Ainsi, Wadjda qui ne se retrouve pas dans l’arbre généalogique de la famille, et c’est normal, lui explique sa mère, puisque seuls les hommes peuvent y figurer. Ainsi, le repas où son père reçoit des amis à domicile et où sa femme et sa fille frappent à la porte fermée de la salle à manger et laissent les plats sur le sol à proximité avant de s’esquiver, puis de manger les restes ensuite. Ainsi, cette réunion réservée aux hommes, dans la cour à côté de leur domicile, où toutes les deux, mère et fille, sur la terrasse, se baissent pour ne pas être vues. Ainsi, le professeur qui réprimande les élèves entrant dans l’école et qui parlent fort au motif que des hommes pourraient les entendre. Ainsi, les tenues des femmes dans la rue, abaya et foulard sur le visage masquant même les yeux, qui ne laisse à voir que leurs mains ; les hommes sont en tenue claire, les femmes en noir, une symbolique limpide. Et ces chauffeurs masculins qui conduisent les femmes à leur travail et abusent de leurs situations, puisqu’elles ne peuvent pas conduire, mais pas non plus se déplacer seules dans la rue sur de trop longues distances. Et enfin cette femme, la mère, amoureuse de son mari, qui va la quitter sans acte juridique de divorce parce qu’elle ne peut pas avoir d’enfant mâle.

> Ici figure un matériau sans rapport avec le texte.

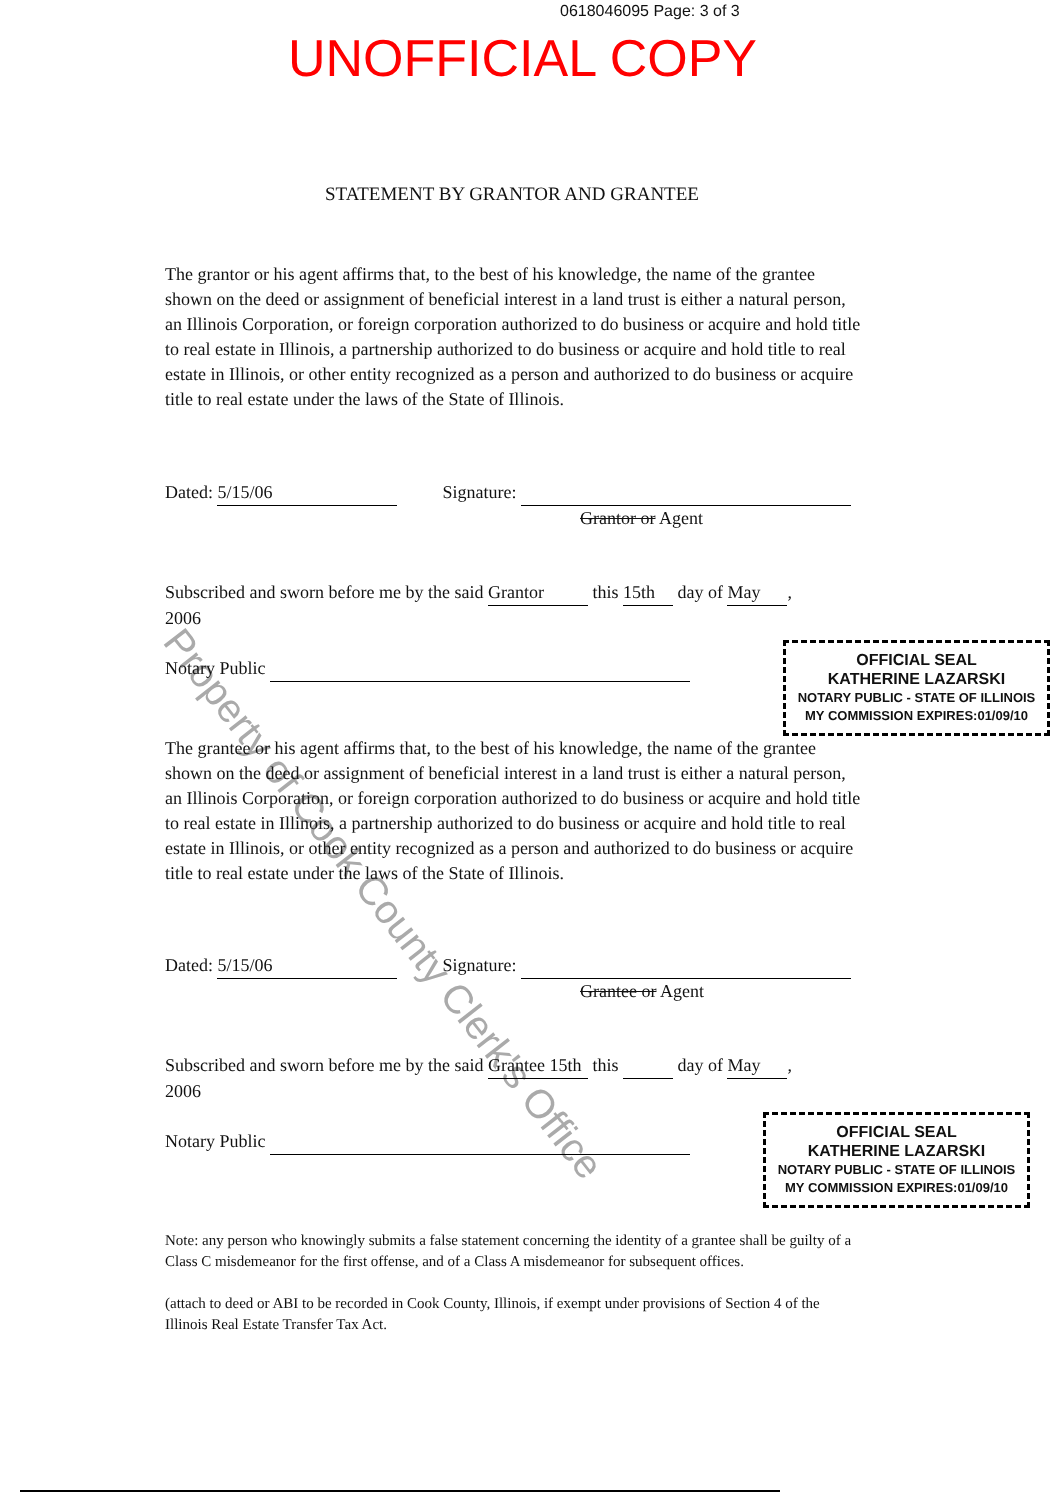Property of Cook County Clerk's Office
0618046095 Page: 3 of 3
UNOFFICIAL COPY
STATEMENT BY GRANTOR AND GRANTEE
The grantor or his agent affirms that, to the best of his knowledge, the name of the grantee shown on the deed or assignment of beneficial interest in a land trust is either a natural person, an Illinois Corporation, or foreign corporation authorized to do business or acquire and hold title to real estate in Illinois, a partnership authorized to do business or acquire and hold title to real estate in Illinois, or other entity recognized as a person and authorized to do business or acquire title to real estate under the laws of the State of Illinois.
Dated: 5/15/06 Signature:
Grantor or Agent
Subscribed and sworn before me by the said Grantor this 15th day of May,
2006
Notary Public
OFFICIAL SEAL
KATHERINE LAZARSKI
NOTARY PUBLIC - STATE OF ILLINOIS
MY COMMISSION EXPIRES:01/09/10
The grantee or his agent affirms that, to the best of his knowledge, the name of the grantee shown on the deed or assignment of beneficial interest in a land trust is either a natural person, an Illinois Corporation, or foreign corporation authorized to do business or acquire and hold title to real estate in Illinois, a partnership authorized to do business or acquire and hold title to real estate in Illinois, or other entity recognized as a person and authorized to do business or acquire title to real estate under the laws of the State of Illinois.
Dated: 5/15/06 Signature:
Grantee or Agent
Subscribed and sworn before me by the said Grantee 15th this day of May,
2006
Notary Public
OFFICIAL SEAL
KATHERINE LAZARSKI
NOTARY PUBLIC - STATE OF ILLINOIS
MY COMMISSION EXPIRES:01/09/10
Note: any person who knowingly submits a false statement concerning the identity of a grantee shall be guilty of a Class C misdemeanor for the first offense, and of a Class A misdemeanor for subsequent offices.
(attach to deed or ABI to be recorded in Cook County, Illinois, if exempt under provisions of Section 4 of the Illinois Real Estate Transfer Tax Act.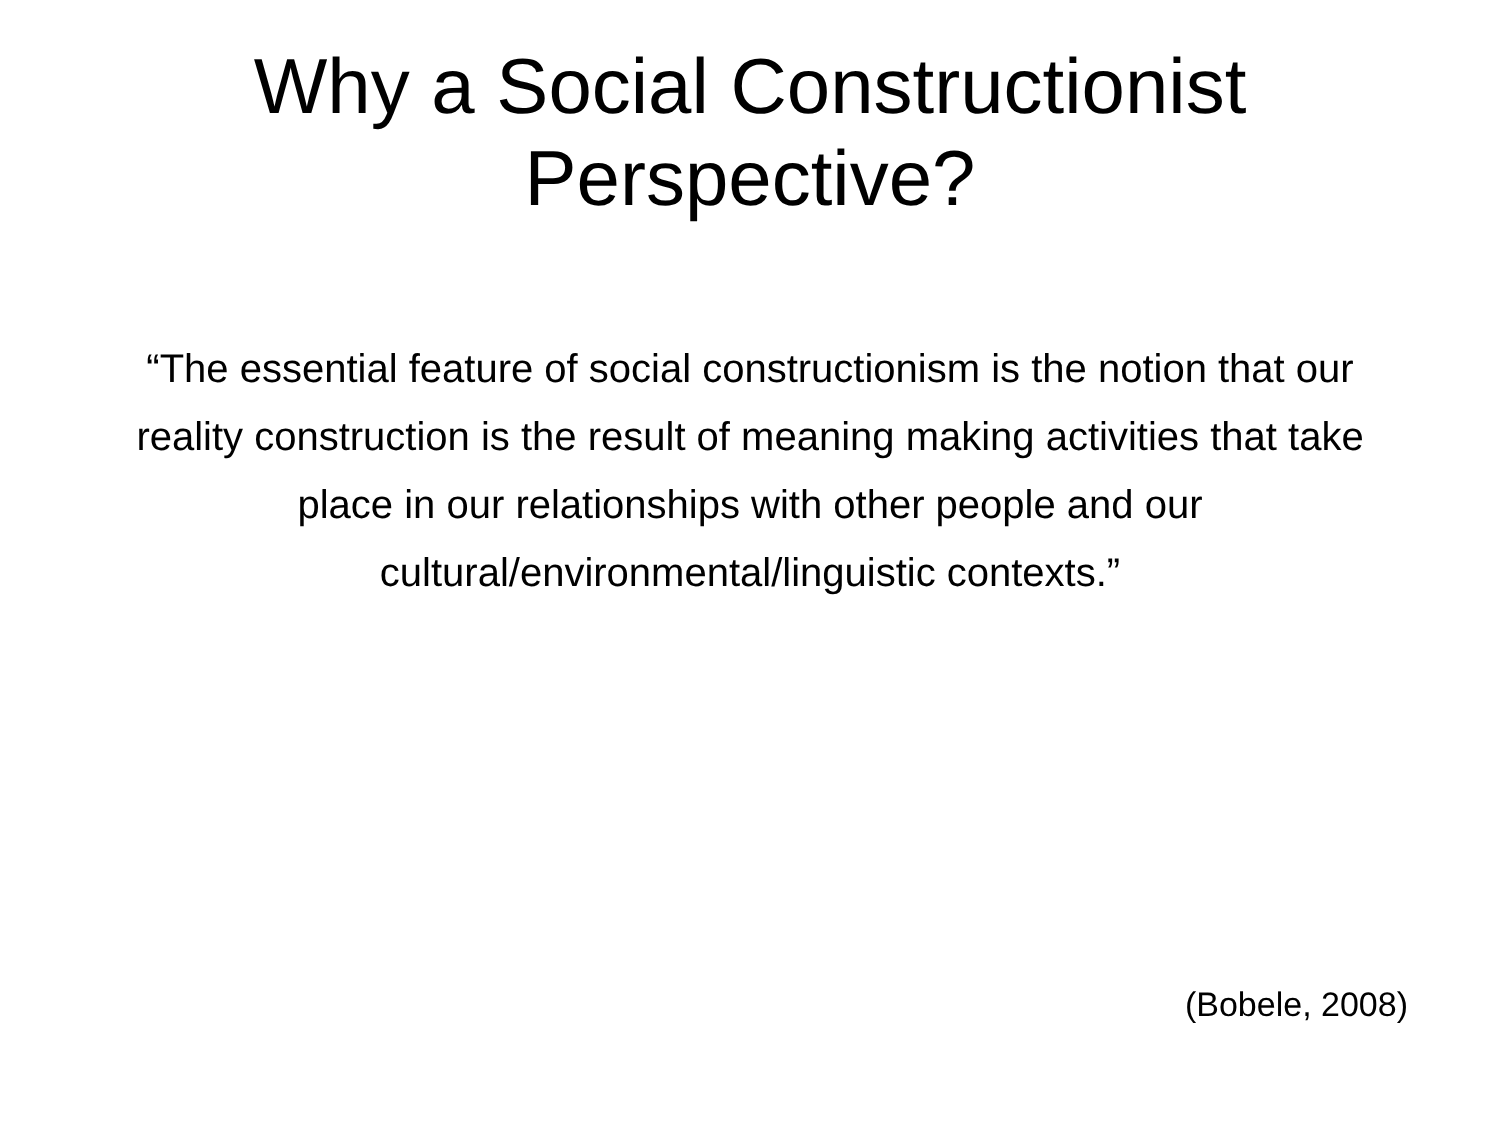Why a Social Constructionist
Perspective?
“The essential feature of social constructionism is the notion that our reality construction is the result of meaning making activities that take place in our relationships with other people and our cultural/environmental/linguistic contexts.”
(Bobele, 2008)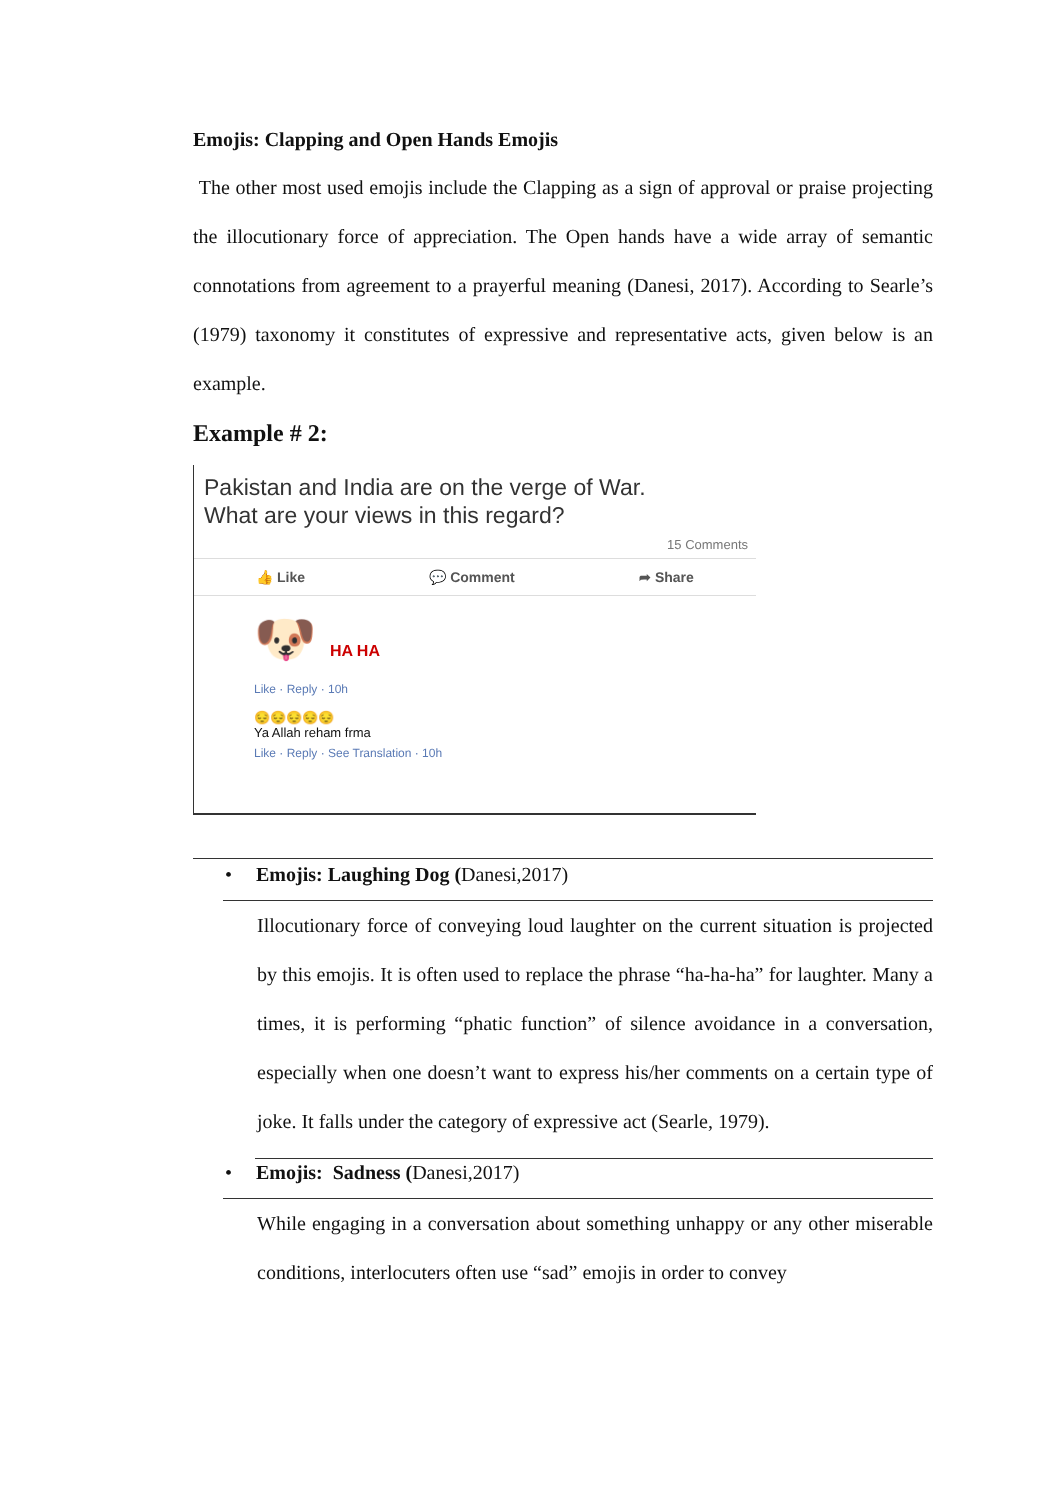Emojis: Clapping and Open Hands Emojis
The other most used emojis include the Clapping as a sign of approval or praise projecting the illocutionary force of appreciation. The Open hands have a wide array of semantic connotations from agreement to a prayerful meaning (Danesi, 2017). According to Searle’s (1979) taxonomy it constitutes of expressive and representative acts, given below is an example.
Example # 2:
Pakistan and India are on the verge of War.
What are your views in this regard?
15 Comments
👍 Like 💬 Comment ➦ Share
🐶 HA HA
Like · Reply · 10h
😔😔😔😔😔
Ya Allah reham frma
Like · Reply · See Translation · 10h
• Emojis: Laughing Dog (Danesi,2017)
Illocutionary force of conveying loud laughter on the current situation is projected by this emojis. It is often used to replace the phrase “ha-ha-ha” for laughter. Many a times, it is performing “phatic function” of silence avoidance in a conversation, especially when one doesn’t want to express his/her comments on a certain type of joke. It falls under the category of expressive act (Searle, 1979).
• Emojis: Sadness (Danesi,2017)
While engaging in a conversation about something unhappy or any other miserable conditions, interlocuters often use “sad” emojis in order to convey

Tout cela tisse un univers kafkaïen, vu de moi, où les femmes se résignent, faute de mieux, à n’être que des moitiés d’elles-mêmes. Les hommes apparaissent à la fois dominants (puisqu’ils ont des espaces de liberté bien plus importants que ceux des femmes, conduire, voyager seul et à visage découvert) et très faibles, puisqu’il faut que les femmes se voilent entièrement pour qu’ils échappent à leurs instincts (j’ai entendu récemment qu’un imam recommandait que les petites filles se voilent à partir de l’âge de deux ans, pour ne pas exciter la concupiscence des hommes…). Dans les gestes de tous les jours, ce sont les femmes qui en font les frais et c’est difficile à supporter.
Certes, je ne veux pas stigmatiser ici la seule religion musulmane, puisque nous avons des équivalents fameux dans la religion chrétienne (voir le film « The Magdalene sisters », Peter Mullan, 2001) ou dans la religion juive (voir le film « Kadosh« , Amos Gitaï, 1999), les femmes étant toujours dépréciées comme source de pêché potentiel ou advenu et représentant par là-même un danger.
Nous touchons là à l’inconscient humain façonné par la religion, dans son côté le plus noir et dans sa plus mauvaise acception.
Merci à Haifaa Al Mansour de nous avoir donné ce film, qui restera dans ma mémoire (et d’ailleurs, je me demande comment elle a pu réussir à le filmer dans ce pays si intolérant à son sexe ?).